Mitchell Institute Honorary Professor Brian Dooley Awarded University of Oslo Human Rights Award
Professor Brian Dooley
Congratulations to Mitchell Institute Honorary Professor of Practice Brian Dooley on being awarded the University of Oslo’s Human Rights Award 2025. He receives the award for having dedicated his career to advocating human rights and bringing greater global attention to less visible issues.
The University of Oslo Human Rights Award recognises personal efforts and active involvement in one or more areas related to human rights issues in a broad sense.
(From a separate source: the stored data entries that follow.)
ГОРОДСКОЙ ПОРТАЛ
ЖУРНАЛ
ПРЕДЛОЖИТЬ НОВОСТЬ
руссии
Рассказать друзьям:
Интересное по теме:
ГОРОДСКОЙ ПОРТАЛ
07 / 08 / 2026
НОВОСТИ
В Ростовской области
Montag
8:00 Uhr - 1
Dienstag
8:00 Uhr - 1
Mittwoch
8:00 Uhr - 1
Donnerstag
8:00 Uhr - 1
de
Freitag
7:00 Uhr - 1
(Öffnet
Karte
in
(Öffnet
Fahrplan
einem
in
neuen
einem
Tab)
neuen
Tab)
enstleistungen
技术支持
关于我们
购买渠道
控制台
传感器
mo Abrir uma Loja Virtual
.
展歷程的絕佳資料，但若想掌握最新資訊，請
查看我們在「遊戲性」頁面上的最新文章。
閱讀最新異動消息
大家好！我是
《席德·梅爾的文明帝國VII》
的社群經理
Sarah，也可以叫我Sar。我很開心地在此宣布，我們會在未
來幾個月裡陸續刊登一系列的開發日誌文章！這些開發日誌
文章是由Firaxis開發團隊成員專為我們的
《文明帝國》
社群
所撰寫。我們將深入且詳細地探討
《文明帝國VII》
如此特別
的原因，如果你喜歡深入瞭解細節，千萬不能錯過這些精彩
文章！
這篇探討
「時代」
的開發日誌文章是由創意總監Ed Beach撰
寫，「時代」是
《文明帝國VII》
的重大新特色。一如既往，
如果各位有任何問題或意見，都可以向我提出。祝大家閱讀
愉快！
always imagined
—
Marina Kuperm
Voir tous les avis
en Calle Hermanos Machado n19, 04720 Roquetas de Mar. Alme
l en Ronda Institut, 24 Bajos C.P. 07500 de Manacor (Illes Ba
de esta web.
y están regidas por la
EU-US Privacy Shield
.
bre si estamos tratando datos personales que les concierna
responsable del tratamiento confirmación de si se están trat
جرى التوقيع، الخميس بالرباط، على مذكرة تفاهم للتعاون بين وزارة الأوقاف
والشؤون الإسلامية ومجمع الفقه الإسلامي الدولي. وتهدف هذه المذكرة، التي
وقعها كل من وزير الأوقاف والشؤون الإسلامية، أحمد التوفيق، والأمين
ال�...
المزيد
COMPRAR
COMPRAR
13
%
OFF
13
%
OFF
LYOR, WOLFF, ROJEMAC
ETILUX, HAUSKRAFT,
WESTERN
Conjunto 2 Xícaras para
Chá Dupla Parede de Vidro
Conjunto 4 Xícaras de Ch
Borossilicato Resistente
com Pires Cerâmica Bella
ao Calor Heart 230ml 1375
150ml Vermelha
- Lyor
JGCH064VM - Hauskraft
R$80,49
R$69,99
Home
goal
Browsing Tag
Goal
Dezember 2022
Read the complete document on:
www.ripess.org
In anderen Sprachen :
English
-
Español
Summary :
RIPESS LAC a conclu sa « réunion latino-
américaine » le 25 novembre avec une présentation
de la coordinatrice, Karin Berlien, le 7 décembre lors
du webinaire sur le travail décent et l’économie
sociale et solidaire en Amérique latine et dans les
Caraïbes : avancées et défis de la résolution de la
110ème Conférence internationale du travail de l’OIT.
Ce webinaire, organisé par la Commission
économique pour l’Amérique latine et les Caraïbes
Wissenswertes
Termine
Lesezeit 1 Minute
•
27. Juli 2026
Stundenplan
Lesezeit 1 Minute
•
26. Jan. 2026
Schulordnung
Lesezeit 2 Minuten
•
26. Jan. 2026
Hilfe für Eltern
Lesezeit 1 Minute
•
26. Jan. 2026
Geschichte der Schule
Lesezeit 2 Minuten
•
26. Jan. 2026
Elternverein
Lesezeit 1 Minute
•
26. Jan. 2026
Brian will receive his Award during the Oslo Peace Days this coming December.
Dooley has written numerous reports on human rights defenders and human rights issues based on research in countries including Bahrain, Egypt, China (Hong Kong), Hungary, Kenya, Lebanon, Northern Ireland, Palestine, Ukraine, the USA (Guantanamo), and the United Arab Emirates. His efforts have played a crucial role in exposing human rights violations, and he has actively supported justice in conflict areas, including Ukraine and Northern Ireland.
Commenting on the Award, Professor Dooley said: “This is such a great honour for me, and I’m very grateful to the University of Oslo for recognising my work. I’ve been very lucky over decades that my work with Amnesty International, with The Gulf Centre for Human Rights, with Mary Lawlor – the Special Rapporteur on Human Rights Defenders – and with Human Rights First has enabled me to meet and work with Human Rights Defenders working in some of the most difficult places in the world. Too often great work by local activists in wars or revolutions, or those living under oppression, goes unseen and unreported. This award helps bring attention to this work, and to those who do it.”
Read more here.
Professor Brian Dooley
Brian Dooley is an Honorary Professor of Practice at the Mitchell Institute and a Senior Advisor at Human Rights First, a US-based NGO. He specialises in working with Human Rights Defenders (HRDs) in conflict and post-conflict contexts, and was senior advisor to the UN Special Rapporteur on HRDs, Mary Lawlor, from 2020 to 2023. His most recent work has been in the Hong Kong revolution and on Russia’s war on Ukraine. He has also written two books related to the conflict in Northern Ireland, including a comparative study of the civil rights movements in the US and Northern Ireland.